── Exercise inputs
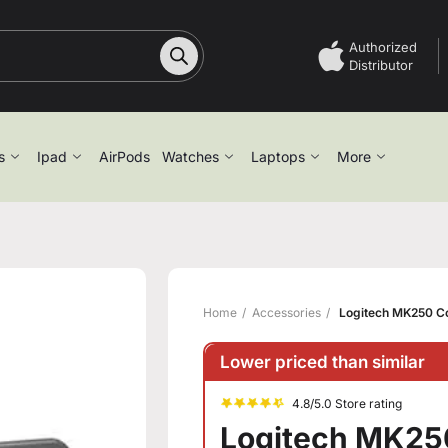
Authorized
Distributor
s
Ipad
AirPods
Watches
Laptops
More
Home
Accessories
Logitech MK250 Co
Lower priced than similar
4.8/5.0 Store rating
Logitech MK25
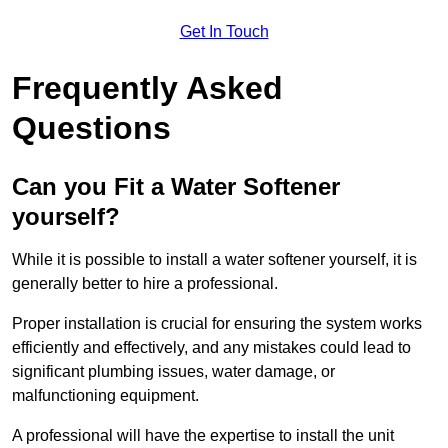
Get In Touch
Frequently Asked
Questions
Can you Fit a Water Softener
yourself?
While it is possible to install a water softener yourself, it is
generally better to hire a professional.
Proper installation is crucial for ensuring the system works
efficiently and effectively, and any mistakes could lead to
significant plumbing issues, water damage, or
malfunctioning equipment.
A professional will have the expertise to install the unit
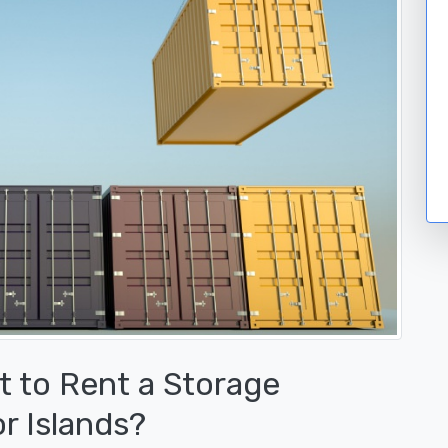
 to Rent a Storage
r Islands?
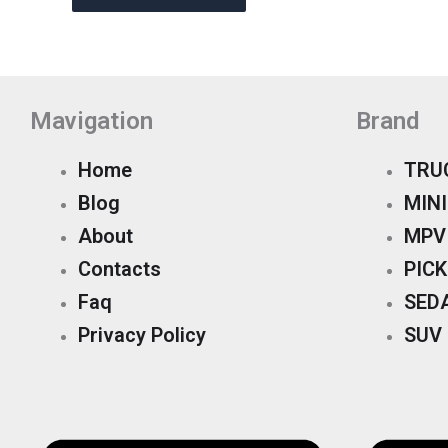
Mavigation
Brand
Home
TRU
Blog
MINI
About
MPV
Contacts
PIC
Faq
SED
Privacy Policy
SUV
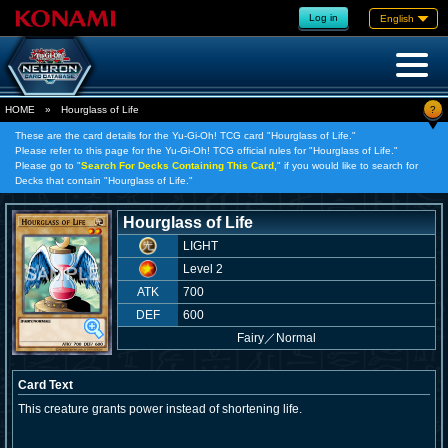
Log in
English
?
HOME
»
Hourglass of Life
These are the card details for the Yu-Gi-Oh! TCG card "Hourglass of Life."
Please refer to this page for the Yu-Gi-Oh! TCG official rules for "Hourglass of Life."
Please go to "
Search For Decks Containing This Card,
" if you would like to search for
Decks that contain "Hourglass of Life."
Hourglass of Life
LIGHT
Level 2
ATK
700
DEF
600
Fairy
／
Normal
Card Text
This creature grants power instead of shortening life.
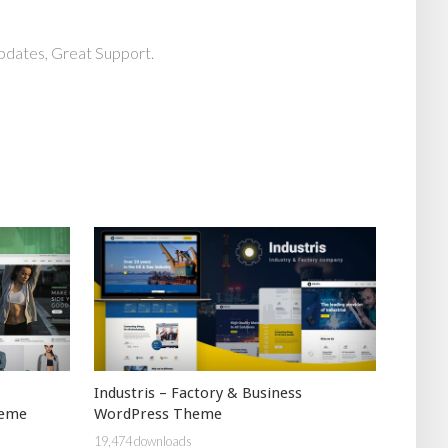
pdates, Great Support.
Industris – Factory & Business
heme
WordPress Theme
19,474 downloads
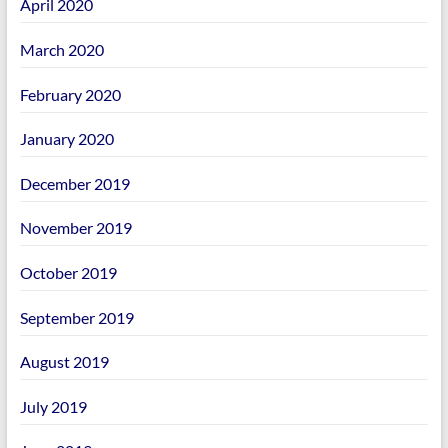
April 2020
March 2020
February 2020
January 2020
December 2019
November 2019
October 2019
September 2019
August 2019
July 2019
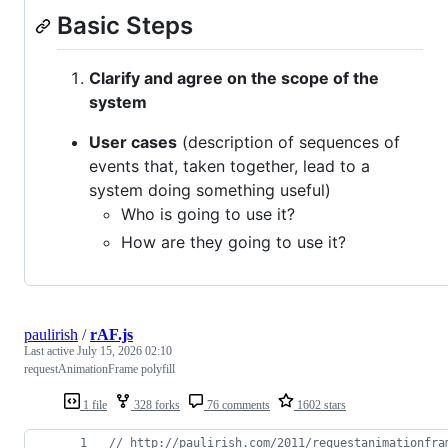
Basic Steps
Clarify and agree on the scope of the
system
User cases
(description of sequences of
events that, taken together, lead to a
system doing something useful)
Who is going to use it?
How are they going to use it?
paulirish
/
rAF.js
Last active
July 15, 2026 02:10
requestAnimationFrame polyfill
1 file
328 forks
76 comments
1602 stars
// http://paulirish.com/2011/requestanimationfra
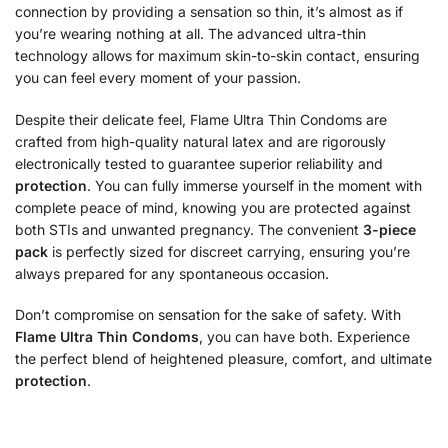
connection by providing a sensation so thin, it’s almost as if
you’re wearing nothing at all. The advanced ultra-thin
technology allows for maximum skin-to-skin contact, ensuring
you can feel every moment of your passion.
Despite their delicate feel, Flame Ultra Thin Condoms are
crafted from high-quality natural latex and are rigorously
electronically tested to guarantee superior reliability and
protection
.
You can fully immerse yourself in the moment with
complete peace of mind, knowing you are protected against
both STIs and unwanted pregnancy.
The convenient
3-piece
pack
is perfectly sized for discreet carrying, ensuring you’re
always prepared for any spontaneous occasion.
Don’t compromise on sensation for the sake of safety. With
Flame Ultra Thin Condoms
, you can have both. Experience
the perfect blend of heightened pleasure, comfort, and ultimate
protection
.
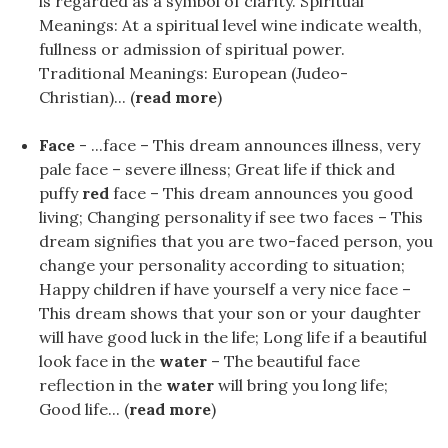
is regarded as a symbol of clarity. Spiritual
Meanings: At a spiritual level wine indicate wealth,
fullness or admission of spiritual power.
Traditional Meanings: European (Judeo-
Christian)... (
read more
)
Face
- ...face – This dream announces illness, very
pale face – severe illness; Great life if thick and
puffy
red
face – This dream announces you good
living; Changing personality if see two faces – This
dream signifies that you are two-faced person, you
change your personality according to situation;
Happy children if have yourself a very nice face –
This dream shows that your son or your daughter
will have good luck in the life; Long life if a beautiful
look face in the
water
– The beautiful face
reflection in the
water
will bring you long life;
Good life... (
read more
)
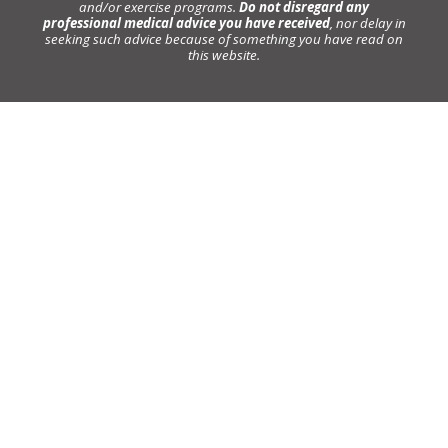
and/or exercise programs.
Do not disregard any
professional medical advice you have received
, nor delay in
seeking such advice because of something you have read on
this website.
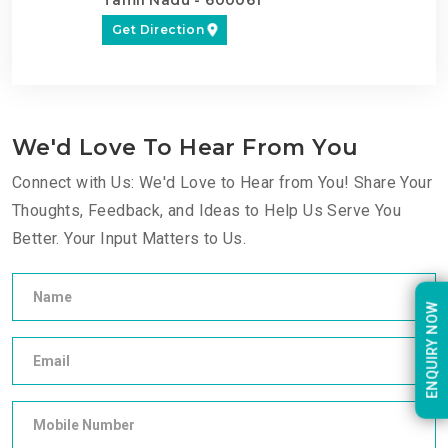
Get Direction
We'd Love To Hear From You
Connect with Us: We'd Love to Hear from You! Share Your
Thoughts, Feedback, and Ideas to Help Us Serve You
Better. Your Input Matters to Us.
ENQUIRY NOW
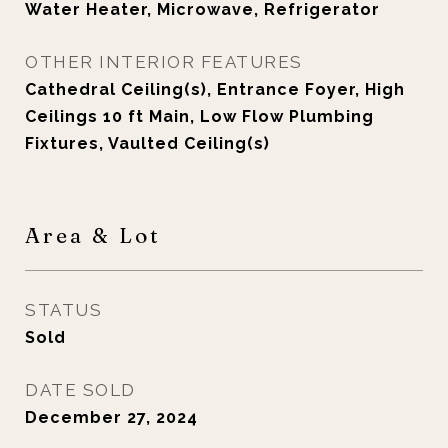
Water Heater, Microwave, Refrigerator
OTHER INTERIOR FEATURES
Cathedral Ceiling(s), Entrance Foyer, High
Ceilings 10 ft Main, Low Flow Plumbing
Fixtures, Vaulted Ceiling(s)
Area & Lot
STATUS
Sold
DATE SOLD
December 27, 2024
────
# Written task
Starting at the line with "Ceilings 10 ft Main, Low Flow Plumbing", restate each line through the end of the records, both ends included, and stop there.

# Answer to this exercise
Ceilings 10 ft Main, Low Flow Plumbing
Fixtures, Vaulted Ceiling(s)
Area & Lot
STATUS
Sold
DATE SOLD
December 27, 2024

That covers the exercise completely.